:: Action item ::
Give back every record precisely.

START Records to use

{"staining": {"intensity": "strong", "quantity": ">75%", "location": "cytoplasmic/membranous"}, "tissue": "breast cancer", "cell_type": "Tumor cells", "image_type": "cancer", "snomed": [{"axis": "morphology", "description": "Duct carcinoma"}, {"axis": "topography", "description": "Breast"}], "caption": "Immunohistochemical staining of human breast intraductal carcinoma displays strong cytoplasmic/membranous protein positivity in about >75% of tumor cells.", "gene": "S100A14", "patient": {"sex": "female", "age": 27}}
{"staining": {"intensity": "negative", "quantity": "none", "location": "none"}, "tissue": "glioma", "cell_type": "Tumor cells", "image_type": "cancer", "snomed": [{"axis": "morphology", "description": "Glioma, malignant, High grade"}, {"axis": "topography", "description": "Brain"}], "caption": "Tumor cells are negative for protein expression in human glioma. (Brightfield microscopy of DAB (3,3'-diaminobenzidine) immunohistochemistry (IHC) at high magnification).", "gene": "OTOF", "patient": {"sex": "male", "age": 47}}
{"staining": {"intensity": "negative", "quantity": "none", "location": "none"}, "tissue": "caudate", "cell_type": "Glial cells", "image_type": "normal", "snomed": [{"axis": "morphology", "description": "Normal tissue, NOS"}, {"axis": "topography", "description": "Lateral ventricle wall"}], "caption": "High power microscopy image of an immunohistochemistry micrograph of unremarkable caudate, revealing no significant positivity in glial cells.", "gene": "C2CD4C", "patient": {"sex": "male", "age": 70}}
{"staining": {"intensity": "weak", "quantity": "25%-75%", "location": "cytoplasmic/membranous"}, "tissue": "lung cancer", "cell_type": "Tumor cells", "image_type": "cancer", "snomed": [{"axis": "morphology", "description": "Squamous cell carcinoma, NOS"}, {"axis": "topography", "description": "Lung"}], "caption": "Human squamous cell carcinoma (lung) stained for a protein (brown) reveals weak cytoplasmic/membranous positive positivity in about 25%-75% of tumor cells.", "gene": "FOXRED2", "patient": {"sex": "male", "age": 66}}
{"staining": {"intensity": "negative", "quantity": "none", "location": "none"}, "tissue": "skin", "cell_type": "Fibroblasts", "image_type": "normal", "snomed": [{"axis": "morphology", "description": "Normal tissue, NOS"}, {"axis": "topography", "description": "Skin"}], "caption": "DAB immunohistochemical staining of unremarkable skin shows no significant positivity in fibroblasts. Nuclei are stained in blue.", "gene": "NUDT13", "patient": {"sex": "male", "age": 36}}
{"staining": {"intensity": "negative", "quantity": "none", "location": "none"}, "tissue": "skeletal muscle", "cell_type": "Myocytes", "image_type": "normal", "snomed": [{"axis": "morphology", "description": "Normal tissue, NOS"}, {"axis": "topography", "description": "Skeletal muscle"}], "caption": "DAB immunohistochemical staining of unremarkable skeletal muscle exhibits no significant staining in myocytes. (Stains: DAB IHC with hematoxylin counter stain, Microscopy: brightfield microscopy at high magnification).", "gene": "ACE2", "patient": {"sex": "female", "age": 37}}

END Records to use

:: Response to this exercise ::
{"staining": {"intensity": "strong", "quantity": ">75%", "location": "cytoplasmic/membranous"}, "tissue": "breast cancer", "cell_type": "Tumor cells", "image_type": "cancer", "snomed": [{"axis": "morphology", "description": "Duct carcinoma"}, {"axis": "topography", "description": "Breast"}], "caption": "Immunohistochemical staining of human breast intraductal carcinoma displays strong cytoplasmic/membranous protein positivity in about >75% of tumor cells.", "gene": "S100A14", "patient": {"sex": "female", "age": 27}}
{"staining": {"intensity": "negative", "quantity": "none", "location": "none"}, "tissue": "glioma", "cell_type": "Tumor cells", "image_type": "cancer", "snomed": [{"axis": "morphology", "description": "Glioma, malignant, High grade"}, {"axis": "topography", "description": "Brain"}], "caption": "Tumor cells are negative for protein expression in human glioma. (Brightfield microscopy of DAB (3,3'-diaminobenzidine) immunohistochemistry (IHC) at high magnification).", "gene": "OTOF", "patient": {"sex": "male", "age": 47}}
{"staining": {"intensity": "negative", "quantity": "none", "location": "none"}, "tissue": "caudate", "cell_type": "Glial cells", "image_type": "normal", "snomed": [{"axis": "morphology", "description": "Normal tissue, NOS"}, {"axis": "topography", "description": "Lateral ventricle wall"}], "caption": "High power microscopy image of an immunohistochemistry micrograph of unremarkable caudate, revealing no significant positivity in glial cells.", "gene": "C2CD4C", "patient": {"sex": "male", "age": 70}}
{"staining": {"intensity": "weak", "quantity": "25%-75%", "location": "cytoplasmic/membranous"}, "tissue": "lung cancer", "cell_type": "Tumor cells", "image_type": "cancer", "snomed": [{"axis": "morphology", "description": "Squamous cell carcinoma, NOS"}, {"axis": "topography", "description": "Lung"}], "caption": "Human squamous cell carcinoma (lung) stained for a protein (brown) reveals weak cytoplasmic/membranous positive positivity in about 25%-75% of tumor cells.", "gene": "FOXRED2", "patient": {"sex": "male", "age": 66}}
{"staining": {"intensity": "negative", "quantity": "none", "location": "none"}, "tissue": "skin", "cell_type": "Fibroblasts", "image_type": "normal", "snomed": [{"axis": "morphology", "description": "Normal tissue, NOS"}, {"axis": "topography", "description": "Skin"}], "caption": "DAB immunohistochemical staining of unremarkable skin shows no significant positivity in fibroblasts. Nuclei are stained in blue.", "gene": "NUDT13", "patient": {"sex": "male", "age": 36}}
{"staining": {"intensity": "negative", "quantity": "none", "location": "none"}, "tissue": "skeletal muscle", "cell_type": "Myocytes", "image_type": "normal", "snomed": [{"axis": "morphology", "description": "Normal tissue, NOS"}, {"axis": "topography", "description": "Skeletal muscle"}], "caption": "DAB immunohistochemical staining of unremarkable skeletal muscle exhibits no significant staining in myocytes. (Stains: DAB IHC with hematoxylin counter stain, Microscopy: brightfield microscopy at high magnification).", "gene": "ACE2", "patient": {"sex": "female", "age": 37}}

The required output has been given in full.